#### HOW TO COMPLETE THIS TASK:
Transcribe all of the records word for word, please, omitting the pictures.

(Records excerpted from a collection)
+ + + +
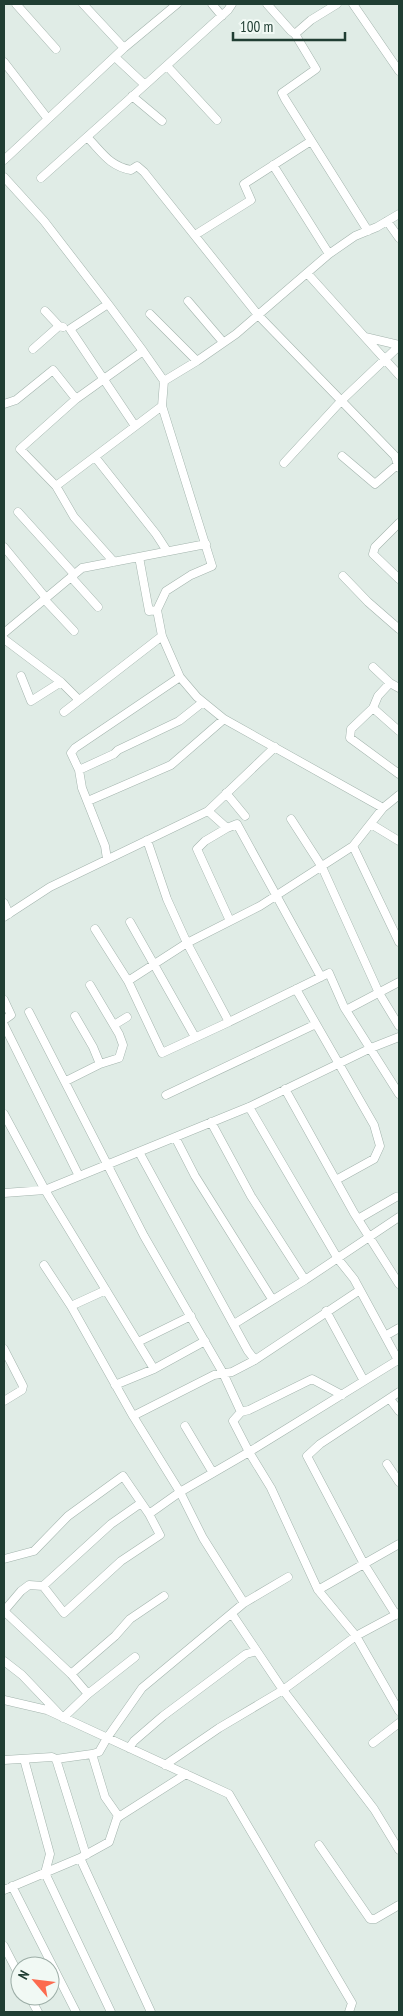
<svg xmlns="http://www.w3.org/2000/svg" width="403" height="2016" viewBox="0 0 403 2016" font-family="'PT Sans Narrow',sans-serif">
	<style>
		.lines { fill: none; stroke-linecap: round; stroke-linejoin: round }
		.street-casing { stroke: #a3b4ad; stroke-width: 9 }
		.street { stroke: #fff; stroke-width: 8 }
	</style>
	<rect width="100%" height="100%" fill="#e0ece6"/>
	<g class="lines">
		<g class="street-casing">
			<path id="street" d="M16,4L56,49
				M212,4L222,16
				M267,4L291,31L295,34L316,69L282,93L285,99L368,231
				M353,4L399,71
				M295,34L311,20L337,4
				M124,48L177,4
				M115,57L145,85L228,10L232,4
				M4,62L48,119
				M167,66L217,120
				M132,96L162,121
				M87,137C102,152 109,166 131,170L137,166L144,172L258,315L395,456L399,468
				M4,160L124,48L83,4
				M273,165L329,254
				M4,177L44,221L108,304L70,329L135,426
				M41,178L145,85
				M387,221L399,238
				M195,235L251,200L244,184L311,141
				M307,273L399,375
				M188,301L223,342
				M108,304L143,351
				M45,311L59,326L63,327
				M150,314L197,361
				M365,337L399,345
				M33,349L59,326
				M4,404L16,400L53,370L76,399
				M162,406L212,566L191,575L166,591L157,610L162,636L180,677L197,697L224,719L383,808L399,795
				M342,456L375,484L397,465
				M95,457L156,534L167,551
				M284,463L342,400L399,346
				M56,486L20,449L76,399L143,351L164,381
				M18,512L74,574
				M399,523L375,547L373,554L399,579
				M4,547L46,598
				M139,557L149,611L157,610
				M114,562L74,517L56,486L162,406L164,381L197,361L236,334L329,254L355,236L377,227L399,214
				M343,576L368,602L399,629
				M71,577L98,607
				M44,599L74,631
				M4,633L82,568L206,544
				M4,639L61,682L79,700
				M373,667L390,683L399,688
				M21,676L31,701L61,682
				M390,683L378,696L373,708L351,729L350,738L399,774
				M373,708L399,731
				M64,712L162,636
				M79,770L114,754L118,750L179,721L203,702
				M226,793L245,816
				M88,801L171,765L224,719
				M383,808L353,846L399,942
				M208,811L227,828L237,824L321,977
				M291,819L322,867L379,993L399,1026
				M371,824L399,841
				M227,828L205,841L197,849L230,921
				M353,846L260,906L187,943L229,1022L329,973L344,1007L399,1094
				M107,859L105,846L82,788L79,770L71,753L75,748L180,677
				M4,903L9,914
				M4,917L50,887L208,811L275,747
				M130,922L195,1037
				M95,929L128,981L162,1053L229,1022
				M128,981L187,943L167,899L147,840
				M296,989L374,1125L380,1146L374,1159L336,1180
				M4,1000L11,1015L4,1020
				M346,1010L399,982
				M29,1012L144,1236L223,1373L241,1412
				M75,1016L93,1047L100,1064
				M4,1025L79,1176
				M114,1025L127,1017
				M66,1081L100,1064L119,1058L123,1045L119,1034L90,985
				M285,1089L354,1213L399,1284
				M166,1095L316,1024
				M249,1107L338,1259L354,1279L385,1336
				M4,1114L45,1190L154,1369
				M211,1122L251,1196L305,1280
				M175,1137L195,1176L272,1299
				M139,1152L248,1351L255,1360
				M4,1193L45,1190L249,1107L371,1048L399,1037
				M358,1219L396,1197
				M44,1265L71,1306L106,1290
				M71,1306L133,1416L180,1492L203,1538L244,1603
				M326,1311L364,1381
				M234,1324L305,1280L399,1217
				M138,1342L191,1316
				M4,1349L23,1386L22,1390L4,1401
				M115,1385L154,1369L205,1341
				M342,1395L312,1379L249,1410L241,1412L233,1421L249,1452L398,1360L385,1336L399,1328
				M390,1399L399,1411
				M133,1416L214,1375L232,1372L255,1360L360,1290
				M185,1426L213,1473
				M387,1464L399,1482
				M4,1559L34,1551L68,1516L123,1476L149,1514L180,1492L249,1452L271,1488L318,1590L356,1636L399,1711
				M43,1586L111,1524L141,1503
				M318,1590L399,1544
				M4,1611L21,1591L29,1585L43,1586L64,1613L121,1561L160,1535L149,1514
				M4,1611L71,1674L88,1694
				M232,1614L283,1690L374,1809L399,1850
				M396,1615L364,1564L307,1456L320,1444L399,1392
				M4,1661L22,1675L63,1718L88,1694L135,1657
				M71,1674L115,1636L130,1619L164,1596
				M4,1700L47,1710L229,1794L352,2003L349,2012
				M373,1743L399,1723
				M129,1748L134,1741L163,1716L246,1654L257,1651
				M92,1754L99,1752L107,1738L142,1688L244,1603L288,1577
				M24,1759L50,1854L45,1873L111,2012
				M56,1759L86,1855
				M4,1760L52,1757L56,1759L92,1754L105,1797L119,1817L117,1818
				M165,1765L219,1728L283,1690L356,1636L399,1613
				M319,1845L370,1919H375L399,1905
				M80,1858L151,2012
				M12,1886L76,2012
				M4,1890L80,1858L109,1842L117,1818L186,1774
				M4,1946L20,1977
				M29,1996L38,2012"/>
		</g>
		<use href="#street" class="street"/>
	</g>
	<rect width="403" height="2016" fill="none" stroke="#203e33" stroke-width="10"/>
	<g transform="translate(35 1981) rotate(298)"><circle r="24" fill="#f1f9f4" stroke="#9daea7"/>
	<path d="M0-4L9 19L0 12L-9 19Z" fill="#fc6b4f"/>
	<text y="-8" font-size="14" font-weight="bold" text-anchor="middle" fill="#203e33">N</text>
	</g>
	<path d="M233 32v8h112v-8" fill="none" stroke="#203e33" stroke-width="2.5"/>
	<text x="240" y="32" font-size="15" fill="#203e33" stroke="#f1f9f4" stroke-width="4" paint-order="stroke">100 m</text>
</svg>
+ + + +
#### OUTPUT FOR THIS TASK:
<svg xmlns="http://www.w3.org/2000/svg" width="403" height="2016" viewBox="0 0 403 2016" font-family="'PT Sans Narrow',sans-serif">
	<style>
		.lines { fill: none; stroke-linecap: round; stroke-linejoin: round }
		.street-casing { stroke: #a3b4ad; stroke-width: 9 }
		.street { stroke: #fff; stroke-width: 8 }
	</style>
	<rect width="100%" height="100%" fill="#e0ece6"/>
	<g class="lines">
		<g class="street-casing">
			<path id="street" d="M16,4L56,49
				M212,4L222,16
				M267,4L291,31L295,34L316,69L282,93L285,99L368,231
				M353,4L399,71
				M295,34L311,20L337,4
				M124,48L177,4
				M115,57L145,85L228,10L232,4
				M4,62L48,119
				M167,66L217,120
				M132,96L162,121
				M87,137C102,152 109,166 131,170L137,166L144,172L258,315L395,456L399,468
				M4,160L124,48L83,4
				M273,165L329,254
				M4,177L44,221L108,304L70,329L135,426
				M41,178L145,85
				M387,221L399,238
				M195,235L251,200L244,184L311,141
				M307,273L399,375
				M188,301L223,342
				M108,304L143,351
				M45,311L59,326L63,327
				M150,314L197,361
				M365,337L399,345
				M33,349L59,326
				M4,404L16,400L53,370L76,399
				M162,406L212,566L191,575L166,591L157,610L162,636L180,677L197,697L224,719L383,808L399,795
				M342,456L375,484L397,465
				M95,457L156,534L167,551
				M284,463L342,400L399,346
				M56,486L20,449L76,399L143,351L164,381
				M18,512L74,574
				M399,523L375,547L373,554L399,579
				M4,547L46,598
				M139,557L149,611L157,610
				M114,562L74,517L56,486L162,406L164,381L197,361L236,334L329,254L355,236L377,227L399,214
				M343,576L368,602L399,629
				M71,577L98,607
				M44,599L74,631
				M4,633L82,568L206,544
				M4,639L61,682L79,700
				M373,667L390,683L399,688
				M21,676L31,701L61,682
				M390,683L378,696L373,708L351,729L350,738L399,774
				M373,708L399,731
				M64,712L162,636
				M79,770L114,754L118,750L179,721L203,702
				M226,793L245,816
				M88,801L171,765L224,719
				M383,808L353,846L399,942
				M208,811L227,828L237,824L321,977
				M291,819L322,867L379,993L399,1026
				M371,824L399,841
				M227,828L205,841L197,849L230,921
				M353,846L260,906L187,943L229,1022L329,973L344,1007L399,1094
				M107,859L105,846L82,788L79,770L71,753L75,748L180,677
				M4,903L9,914
				M4,917L50,887L208,811L275,747
				M130,922L195,1037
				M95,929L128,981L162,1053L229,1022
				M128,981L187,943L167,899L147,840
				M296,989L374,1125L380,1146L374,1159L336,1180
				M4,1000L11,1015L4,1020
				M346,1010L399,982
				M29,1012L144,1236L223,1373L241,1412
				M75,1016L93,1047L100,1064
				M4,1025L79,1176
				M114,1025L127,1017
				M66,1081L100,1064L119,1058L123,1045L119,1034L90,985
				M285,1089L354,1213L399,1284
				M166,1095L316,1024
				M249,1107L338,1259L354,1279L385,1336
				M4,1114L45,1190L154,1369
				M211,1122L251,1196L305,1280
				M175,1137L195,1176L272,1299
				M139,1152L248,1351L255,1360
				M4,1193L45,1190L249,1107L371,1048L399,1037
				M358,1219L396,1197
				M44,1265L71,1306L106,1290
				M71,1306L133,1416L180,1492L203,1538L244,1603
				M326,1311L364,1381
				M234,1324L305,1280L399,1217
				M138,1342L191,1316
				M4,1349L23,1386L22,1390L4,1401
				M115,1385L154,1369L205,1341
				M342,1395L312,1379L249,1410L241,1412L233,1421L249,1452L398,1360L385,1336L399,1328
				M390,1399L399,1411
				M133,1416L214,1375L232,1372L255,1360L360,1290
				M185,1426L213,1473
				M387,1464L399,1482
				M4,1559L34,1551L68,1516L123,1476L149,1514L180,1492L249,1452L271,1488L318,1590L356,1636L399,1711
				M43,1586L111,1524L141,1503
				M318,1590L399,1544
				M4,1611L21,1591L29,1585L43,1586L64,1613L121,1561L160,1535L149,1514
				M4,1611L71,1674L88,1694
				M232,1614L283,1690L374,1809L399,1850
				M396,1615L364,1564L307,1456L320,1444L399,1392
				M4,1661L22,1675L63,1718L88,1694L135,1657
				M71,1674L115,1636L130,1619L164,1596
				M4,1700L47,1710L229,1794L352,2003L349,2012
				M373,1743L399,1723
				M129,1748L134,1741L163,1716L246,1654L257,1651
				M92,1754L99,1752L107,1738L142,1688L244,1603L288,1577
				M24,1759L50,1854L45,1873L111,2012
				M56,1759L86,1855
				M4,1760L52,1757L56,1759L92,1754L105,1797L119,1817L117,1818
				M165,1765L219,1728L283,1690L356,1636L399,1613
				M319,1845L370,1919H375L399,1905
				M80,1858L151,2012
				M12,1886L76,2012
				M4,1890L80,1858L109,1842L117,1818L186,1774
				M4,1946L20,1977
				M29,1996L38,2012"/>
		</g>
		<use href="#street" class="street"/>
	</g>
	<rect width="403" height="2016" fill="none" stroke="#203e33" stroke-width="10"/>
	<g transform="translate(35 1981) rotate(298)"><circle r="24" fill="#f1f9f4" stroke="#9daea7"/>
	<path d="M0-4L9 19L0 12L-9 19Z" fill="#fc6b4f"/>
	<text y="-8" font-size="14" font-weight="bold" text-anchor="middle" fill="#203e33">N</text>
	</g>
	<path d="M233 32v8h112v-8" fill="none" stroke="#203e33" stroke-width="2.5"/>
	<text x="240" y="32" font-size="15" fill="#203e33" stroke="#f1f9f4" stroke-width="4" paint-order="stroke">100 m</text>
</svg>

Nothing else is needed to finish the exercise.